(Saved data entries)
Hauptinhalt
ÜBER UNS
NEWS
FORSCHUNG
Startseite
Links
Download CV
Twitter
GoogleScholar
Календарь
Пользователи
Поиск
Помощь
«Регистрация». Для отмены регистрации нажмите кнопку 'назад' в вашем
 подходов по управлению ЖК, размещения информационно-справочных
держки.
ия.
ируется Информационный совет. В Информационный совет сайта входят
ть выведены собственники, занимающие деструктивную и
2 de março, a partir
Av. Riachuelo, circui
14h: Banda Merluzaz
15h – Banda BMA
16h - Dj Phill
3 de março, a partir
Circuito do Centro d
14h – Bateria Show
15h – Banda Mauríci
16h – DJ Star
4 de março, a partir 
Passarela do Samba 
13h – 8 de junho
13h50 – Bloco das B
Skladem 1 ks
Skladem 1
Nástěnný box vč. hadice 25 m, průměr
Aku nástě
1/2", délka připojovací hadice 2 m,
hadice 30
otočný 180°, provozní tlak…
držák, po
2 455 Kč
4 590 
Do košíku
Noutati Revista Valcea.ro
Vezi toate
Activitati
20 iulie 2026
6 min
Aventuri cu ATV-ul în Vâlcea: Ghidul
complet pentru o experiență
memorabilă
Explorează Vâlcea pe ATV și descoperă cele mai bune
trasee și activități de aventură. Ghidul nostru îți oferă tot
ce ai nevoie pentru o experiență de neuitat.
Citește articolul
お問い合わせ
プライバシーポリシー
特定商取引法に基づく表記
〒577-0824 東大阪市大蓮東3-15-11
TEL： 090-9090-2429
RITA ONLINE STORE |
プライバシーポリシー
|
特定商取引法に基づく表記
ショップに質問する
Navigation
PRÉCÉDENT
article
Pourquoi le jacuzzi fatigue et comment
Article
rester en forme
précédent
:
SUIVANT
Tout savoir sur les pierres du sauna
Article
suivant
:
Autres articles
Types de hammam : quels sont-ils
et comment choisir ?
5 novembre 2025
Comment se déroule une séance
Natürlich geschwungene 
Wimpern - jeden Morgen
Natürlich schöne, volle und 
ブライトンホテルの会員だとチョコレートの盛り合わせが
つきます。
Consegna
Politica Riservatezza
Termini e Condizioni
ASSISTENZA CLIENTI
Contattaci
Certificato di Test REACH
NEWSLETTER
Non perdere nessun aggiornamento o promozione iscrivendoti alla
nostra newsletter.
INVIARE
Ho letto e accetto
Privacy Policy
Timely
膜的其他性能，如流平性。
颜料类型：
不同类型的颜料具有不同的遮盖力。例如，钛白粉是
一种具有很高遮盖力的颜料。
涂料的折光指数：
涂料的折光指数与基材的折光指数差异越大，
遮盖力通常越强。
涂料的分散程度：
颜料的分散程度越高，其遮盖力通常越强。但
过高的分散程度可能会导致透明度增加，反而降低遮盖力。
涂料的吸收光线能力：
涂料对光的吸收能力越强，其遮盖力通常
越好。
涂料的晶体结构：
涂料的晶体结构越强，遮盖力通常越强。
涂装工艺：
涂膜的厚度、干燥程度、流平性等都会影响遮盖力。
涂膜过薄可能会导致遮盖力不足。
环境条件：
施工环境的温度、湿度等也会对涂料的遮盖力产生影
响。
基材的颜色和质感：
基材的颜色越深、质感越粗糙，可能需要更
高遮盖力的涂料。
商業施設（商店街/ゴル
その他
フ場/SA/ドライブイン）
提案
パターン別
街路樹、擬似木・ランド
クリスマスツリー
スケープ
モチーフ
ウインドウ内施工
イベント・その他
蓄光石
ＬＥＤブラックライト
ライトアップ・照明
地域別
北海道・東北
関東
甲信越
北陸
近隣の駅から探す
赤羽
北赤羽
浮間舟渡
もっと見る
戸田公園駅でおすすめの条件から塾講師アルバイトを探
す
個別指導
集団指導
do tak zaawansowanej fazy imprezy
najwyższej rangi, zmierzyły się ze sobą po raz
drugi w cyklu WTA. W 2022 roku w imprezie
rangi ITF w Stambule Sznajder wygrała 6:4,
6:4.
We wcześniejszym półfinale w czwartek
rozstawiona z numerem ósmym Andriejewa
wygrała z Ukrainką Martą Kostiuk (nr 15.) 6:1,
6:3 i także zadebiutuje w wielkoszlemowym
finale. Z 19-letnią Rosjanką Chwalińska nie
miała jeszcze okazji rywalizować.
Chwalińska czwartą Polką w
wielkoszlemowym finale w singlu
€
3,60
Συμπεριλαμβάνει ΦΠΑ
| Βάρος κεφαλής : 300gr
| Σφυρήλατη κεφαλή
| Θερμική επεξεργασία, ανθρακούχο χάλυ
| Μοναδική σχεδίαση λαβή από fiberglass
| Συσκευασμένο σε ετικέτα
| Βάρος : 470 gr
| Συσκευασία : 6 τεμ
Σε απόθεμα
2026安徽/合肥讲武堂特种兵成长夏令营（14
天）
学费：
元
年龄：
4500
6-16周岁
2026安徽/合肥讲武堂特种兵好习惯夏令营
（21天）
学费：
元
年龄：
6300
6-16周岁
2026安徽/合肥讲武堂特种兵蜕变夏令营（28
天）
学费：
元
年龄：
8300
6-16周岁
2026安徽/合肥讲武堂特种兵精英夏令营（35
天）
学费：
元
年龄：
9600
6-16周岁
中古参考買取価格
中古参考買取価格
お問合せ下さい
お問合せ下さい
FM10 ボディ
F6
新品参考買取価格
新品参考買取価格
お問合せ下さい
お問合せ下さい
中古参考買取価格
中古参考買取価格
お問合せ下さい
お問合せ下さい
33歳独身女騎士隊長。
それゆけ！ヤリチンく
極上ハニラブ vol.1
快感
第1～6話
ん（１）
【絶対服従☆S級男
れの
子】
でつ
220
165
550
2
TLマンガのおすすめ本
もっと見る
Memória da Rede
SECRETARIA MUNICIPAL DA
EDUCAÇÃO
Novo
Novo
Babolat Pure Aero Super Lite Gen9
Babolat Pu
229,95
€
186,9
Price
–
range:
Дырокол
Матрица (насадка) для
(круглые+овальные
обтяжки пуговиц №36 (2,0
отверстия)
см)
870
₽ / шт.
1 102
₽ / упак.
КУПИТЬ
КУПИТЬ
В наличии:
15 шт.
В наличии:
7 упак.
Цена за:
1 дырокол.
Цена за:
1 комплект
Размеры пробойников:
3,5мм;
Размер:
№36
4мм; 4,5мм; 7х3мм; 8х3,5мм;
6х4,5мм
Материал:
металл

EXERCISE DETAILS:
Copy out all of the lines above, replacing "Av. Riachuelo" with "Avenida Riachuelo" and leaving everything else as it is.

ANSWER BOX:
Hauptinhalt
ÜBER UNS
NEWS
FORSCHUNG
Startseite
Links
Download CV
Twitter
GoogleScholar
Календарь
Пользователи
Поиск
Помощь
«Регистрация». Для отмены регистрации нажмите кнопку 'назад' в вашем
 подходов по управлению ЖК, размещения информационно-справочных
держки.
ия.
ируется Информационный совет. В Информационный совет сайта входят
ть выведены собственники, занимающие деструктивную и
2 de março, a partir
Avenida Riachuelo, circui
14h: Banda Merluzaz
15h – Banda BMA
16h - Dj Phill
3 de março, a partir
Circuito do Centro d
14h – Bateria Show
15h – Banda Mauríci
16h – DJ Star
4 de março, a partir 
Passarela do Samba 
13h – 8 de junho
13h50 – Bloco das B
Skladem 1 ks
Skladem 1
Nástěnný box vč. hadice 25 m, průměr
Aku nástě
1/2", délka připojovací hadice 2 m,
hadice 30
otočný 180°, provozní tlak…
držák, po
2 455 Kč
4 590 
Do košíku
Noutati Revista Valcea.ro
Vezi toate
Activitati
20 iulie 2026
6 min
Aventuri cu ATV-ul în Vâlcea: Ghidul
complet pentru o experiență
memorabilă
Explorează Vâlcea pe ATV și descoperă cele mai bune
trasee și activități de aventură. Ghidul nostru îți oferă tot
ce ai nevoie pentru o experiență de neuitat.
Citește articolul
お問い合わせ
プライバシーポリシー
特定商取引法に基づく表記
〒577-0824 東大阪市大蓮東3-15-11
TEL： 090-9090-2429
RITA ONLINE STORE |
プライバシーポリシー
|
特定商取引法に基づく表記
ショップに質問する
Navigation
PRÉCÉDENT
article
Pourquoi le jacuzzi fatigue et comment
Article
rester en forme
précédent
:
SUIVANT
Tout savoir sur les pierres du sauna
Article
suivant
:
Autres articles
Types de hammam : quels sont-ils
et comment choisir ?
5 novembre 2025
Comment se déroule une séance
Natürlich geschwungene 
Wimpern - jeden Morgen
Natürlich schöne, volle und 
ブライトンホテルの会員だとチョコレートの盛り合わせが
つきます。
Consegna
Politica Riservatezza
Termini e Condizioni
ASSISTENZA CLIENTI
Contattaci
Certificato di Test REACH
NEWSLETTER
Non perdere nessun aggiornamento o promozione iscrivendoti alla
nostra newsletter.
INVIARE
Ho letto e accetto
Privacy Policy
Timely
膜的其他性能，如流平性。
颜料类型：
不同类型的颜料具有不同的遮盖力。例如，钛白粉是
一种具有很高遮盖力的颜料。
涂料的折光指数：
涂料的折光指数与基材的折光指数差异越大，
遮盖力通常越强。
涂料的分散程度：
颜料的分散程度越高，其遮盖力通常越强。但
过高的分散程度可能会导致透明度增加，反而降低遮盖力。
涂料的吸收光线能力：
涂料对光的吸收能力越强，其遮盖力通常
越好。
涂料的晶体结构：
涂料的晶体结构越强，遮盖力通常越强。
涂装工艺：
涂膜的厚度、干燥程度、流平性等都会影响遮盖力。
涂膜过薄可能会导致遮盖力不足。
环境条件：
施工环境的温度、湿度等也会对涂料的遮盖力产生影
响。
基材的颜色和质感：
基材的颜色越深、质感越粗糙，可能需要更
高遮盖力的涂料。
商業施設（商店街/ゴル
その他
フ場/SA/ドライブイン）
提案
パターン別
街路樹、擬似木・ランド
クリスマスツリー
スケープ
モチーフ
ウインドウ内施工
イベント・その他
蓄光石
ＬＥＤブラックライト
ライトアップ・照明
地域別
北海道・東北
関東
甲信越
北陸
近隣の駅から探す
赤羽
北赤羽
浮間舟渡
もっと見る
戸田公園駅でおすすめの条件から塾講師アルバイトを探
す
個別指導
集団指導
do tak zaawansowanej fazy imprezy
najwyższej rangi, zmierzyły się ze sobą po raz
drugi w cyklu WTA. W 2022 roku w imprezie
rangi ITF w Stambule Sznajder wygrała 6:4,
6:4.
We wcześniejszym półfinale w czwartek
rozstawiona z numerem ósmym Andriejewa
wygrała z Ukrainką Martą Kostiuk (nr 15.) 6:1,
6:3 i także zadebiutuje w wielkoszlemowym
finale. Z 19-letnią Rosjanką Chwalińska nie
miała jeszcze okazji rywalizować.
Chwalińska czwartą Polką w
wielkoszlemowym finale w singlu
€
3,60
Συμπεριλαμβάνει ΦΠΑ
| Βάρος κεφαλής : 300gr
| Σφυρήλατη κεφαλή
| Θερμική επεξεργασία, ανθρακούχο χάλυ
| Μοναδική σχεδίαση λαβή από fiberglass
| Συσκευασμένο σε ετικέτα
| Βάρος : 470 gr
| Συσκευασία : 6 τεμ
Σε απόθεμα
2026安徽/合肥讲武堂特种兵成长夏令营（14
天）
学费：
元
年龄：
4500
6-16周岁
2026安徽/合肥讲武堂特种兵好习惯夏令营
（21天）
学费：
元
年龄：
6300
6-16周岁
2026安徽/合肥讲武堂特种兵蜕变夏令营（28
天）
学费：
元
年龄：
8300
6-16周岁
2026安徽/合肥讲武堂特种兵精英夏令营（35
天）
学费：
元
年龄：
9600
6-16周岁
中古参考買取価格
中古参考買取価格
お問合せ下さい
お問合せ下さい
FM10 ボディ
F6
新品参考買取価格
新品参考買取価格
お問合せ下さい
お問合せ下さい
中古参考買取価格
中古参考買取価格
お問合せ下さい
お問合せ下さい
33歳独身女騎士隊長。
それゆけ！ヤリチンく
極上ハニラブ vol.1
快感
第1～6話
ん（１）
【絶対服従☆S級男
れの
子】
でつ
220
165
550
2
TLマンガのおすすめ本
もっと見る
Memória da Rede
SECRETARIA MUNICIPAL DA
EDUCAÇÃO
Novo
Novo
Babolat Pure Aero Super Lite Gen9
Babolat Pu
229,95
€
186,9
Price
–
range:
Дырокол
Матрица (насадка) для
(круглые+овальные
обтяжки пуговиц №36 (2,0
отверстия)
см)
870
₽ / шт.
1 102
₽ / упак.
КУПИТЬ
КУПИТЬ
В наличии:
15 шт.
В наличии:
7 упак.
Цена за:
1 дырокол.
Цена за:
1 комплект
Размеры пробойников:
3,5мм;
Размер:
№36
4мм; 4,5мм; 7х3мм; 8х3,5мм;
6х4,5мм
Материал:
металл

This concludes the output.